Of course we had port and brandy with our coffee. I was also offered a cigar but I politely declined.

‘Twas all a jolly good show old boy – indeed, rippling old top. God save the Queen ;-)


  1. come on, we live in malaysia. why court appeal was written in english?! don't the lawyers know that bm is official language and any official deal should be in bm. even parlimen debating is using bm, so it's obvious matter of court should be in bm too. we're already merdeka > 50years for goodness!

  2. Kaytee: Mostly true, except you will be hard-press to find a number of Anglo-ised Indians to that extent. More than other parts of Asia, the British controlled far more of the subcontinent for far longer a period than, say, China.

    While most traders came from China, most professionals came from the subcontinent where they were far more likely to be English educated. Moreover, with the upper- to middle-class colonial Malay population disinterested to civil service under the British residents, a lot of civil servants from the subcontinent came over. With the top bits of Whitehall from Oxbridge, you could say some of the culture rubbed off.

    As for language, the vast majority of Indians here still are able to speak Tamil. The bits that don't, or don't do very well, are the middle- to upper-class. For the Chinese, there is a clear rationale for learning Chinese - Mandarin is thought in class, and is used as the language of business and governance in China and Taiwan. For Indians, most Malaysian Indians are southerners, native of some Dravidian tongue that is entirely unrelated to Hindi, whose use in India is far more limited than Mandarin in China.

    There is a social and economic advantage to learning Chinese.
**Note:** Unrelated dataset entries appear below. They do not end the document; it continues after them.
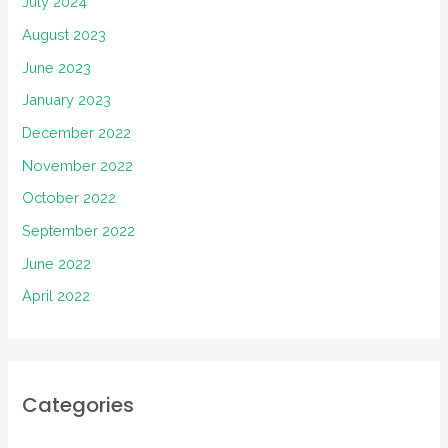
July 2024
August 2023
June 2023
January 2023
December 2022
November 2022
October 2022
September 2022
June 2022
April 2022
Categories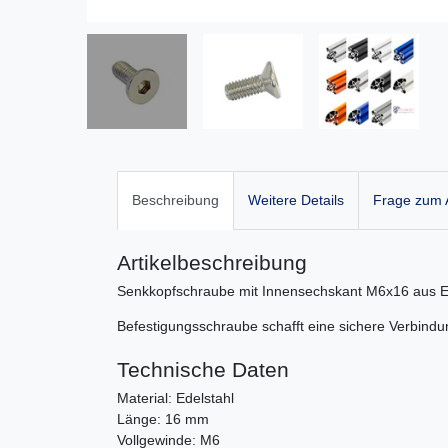
Beschreibung
Weitere Details
Frage zum A
Artikelbeschreibung
Senkkopfschraube mit Innensechskant M6x16 aus E
Befestigungsschraube
schafft eine sichere Verbindu
Technische Daten
Material: Edelstahl
Länge: 16 mm
Vollgewinde: M6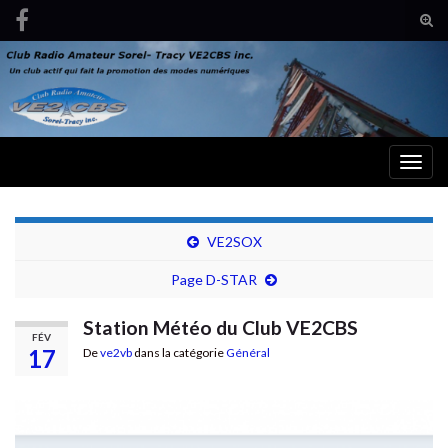
Tog
sear
Search for:
for
Togg
navig
VE2SOX
Page D-STAR
Station Météo du Club VE2CBS
FÉV
17
De
ve2vb
dans la catégorie
Général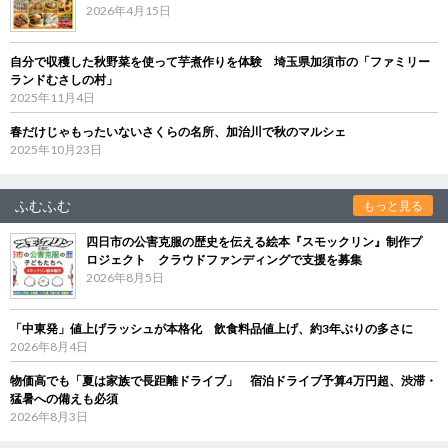
2026年4月15日
自分で収穫した秋野菜を使って芋煮作りを体験 埼玉県加須市の「ファミリー
ランドむさしの村」
2025年11月4日
春だけじゃもったいないさくらの名所、加治川で秋のマルシェ
2025年10月23日
ふむふむ
もっと見る
四日市の公害克服の歴史を伝える絵本『スモックリン』制作プ
ロジェクト クラウドファンディングで支援を募集
2026年8月5日
「中東発」値上げラッシュが本格化 飲食料品値上げ、約3年ぶりの多さに
2026年8月4日
物価高でも「夏は家族で長距離ドライブ」 宿泊ドライブ予算4万円超、渋滞・
猛暑への備えも必須
2026年8月3日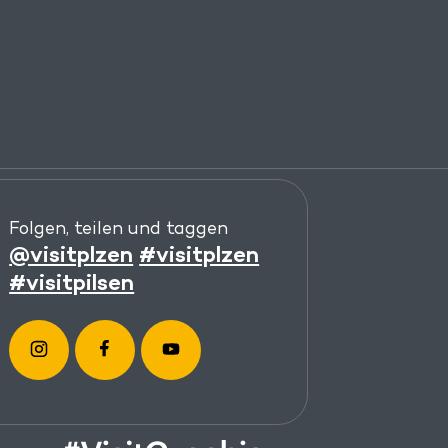
Folgen, teilen und taggen
@visitplzen
#visitplzen
#visitpilsen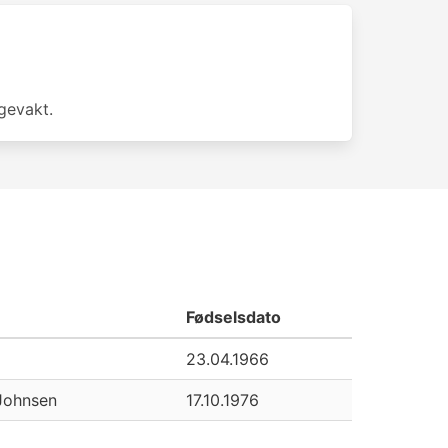
gevakt.
Fødselsdato
23.04.1966
Johnsen
17.10.1976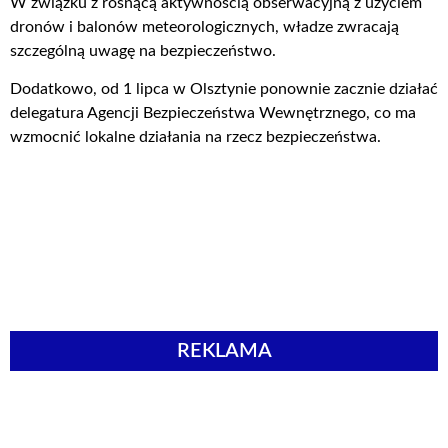
W związku z rosnącą aktywnością obserwacyjną z użyciem
dronów i balonów meteorologicznych, władze zwracają
szczególną uwagę na bezpieczeństwo.
Dodatkowo, od 1 lipca w Olsztynie ponownie zacznie działać
delegatura Agencji Bezpieczeństwa Wewnętrznego, co ma
wzmocnić lokalne działania na rzecz bezpieczeństwa.
REKLAMA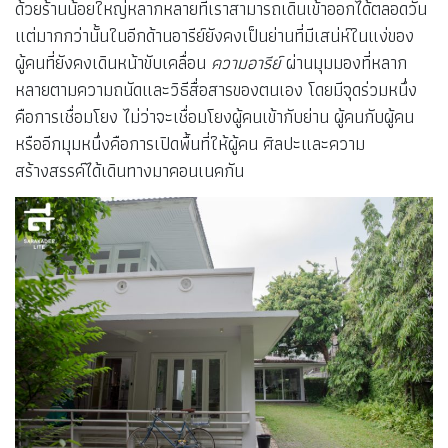
ด้วยร้านน้อยใหญ่หลากหลายที่เราสามารถเดินเข้าออกได้ตลอดวัน
แต่มากกว่านั้นในอีกด้านอารีย์ยังคงเป็นย่านที่มีเสน่ห์ในแง่ของ
ผู้คนที่ยังคงเดินหน้าขับเคลื่อน
ความอารีย์
ผ่านมุมมองที่หลาก
หลายตามความถนัดและวิธีสื่อสารของตนเอง โดยมีจุดร่วมหนึ่ง
คือการเชื่อมโยง ไม่ว่าจะเชื่อมโยงผู้คนเข้ากับย่าน ผู้คนกับผู้คน
หรืออีกมุมหนึ่งคือการเปิดพื้นที่ให้ผู้คน ศิลปะและความ
สร้างสรรค์ได้เดินทางมาคอนเนคกัน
But if you don't speak Tamil (or Malayalese or Telegu, etc.) at home, there is little advantage to learning the language.

    Anonymous: Most of the law (case law and statutes) are in English, and most of the profession--especially at the higher up--is more fluent in English than Malay. Add to the fact that, in the case of commercial law, English is still the language of business here. Therefore, the cost of switching the language of the courts is very, very high.

    India too have India as the national language, and a lot of states have their own state languages too. Yet the Union language of the judiciary is English, as with all but four states.

  3. Not surprising at all, KT. According to Wikipedia, the Indian subcontinent was under British colonial rule from 1858 to 1947. And prior to 1858 the British East India Company was already active there for more than a hundred years.

    That's plenty of time for the English to introduce their culture there and for it to take root.

  4. Anonymous 9:07 PM, December 10, 2009 - yes we live in malaysia. yes bm is our official language. if the only reason for rejecting the appeal because it was written in english, then why oh why did the judge wrote his own written judgement in english? tulis bahasa lah! sendiri pun tak tau guna bm, nak buat judgment suruh semua orang pakai bm. and i would like to know, what language did the other side lawyers used to submit their case?

  5. Another low for our predominantly corrupt and biased judiciary!

    Cakap tak serupa bikin!!

    Let the CJ and AG unearth for us some worthwhile decisions written in BM over the last 20 years. Then we'll see if the CoA acted impartially or NOT!!

    We are all of 1 race, the Human Race

  6. novalizar,

    what do you expect from ketuanan melayu judges.

    they have to serve UMNO first, lah. everything else is inconsequential.

  7. For the briefest moment back there, I thought you're going to whack DSAI again. Hahaha... that's a relief.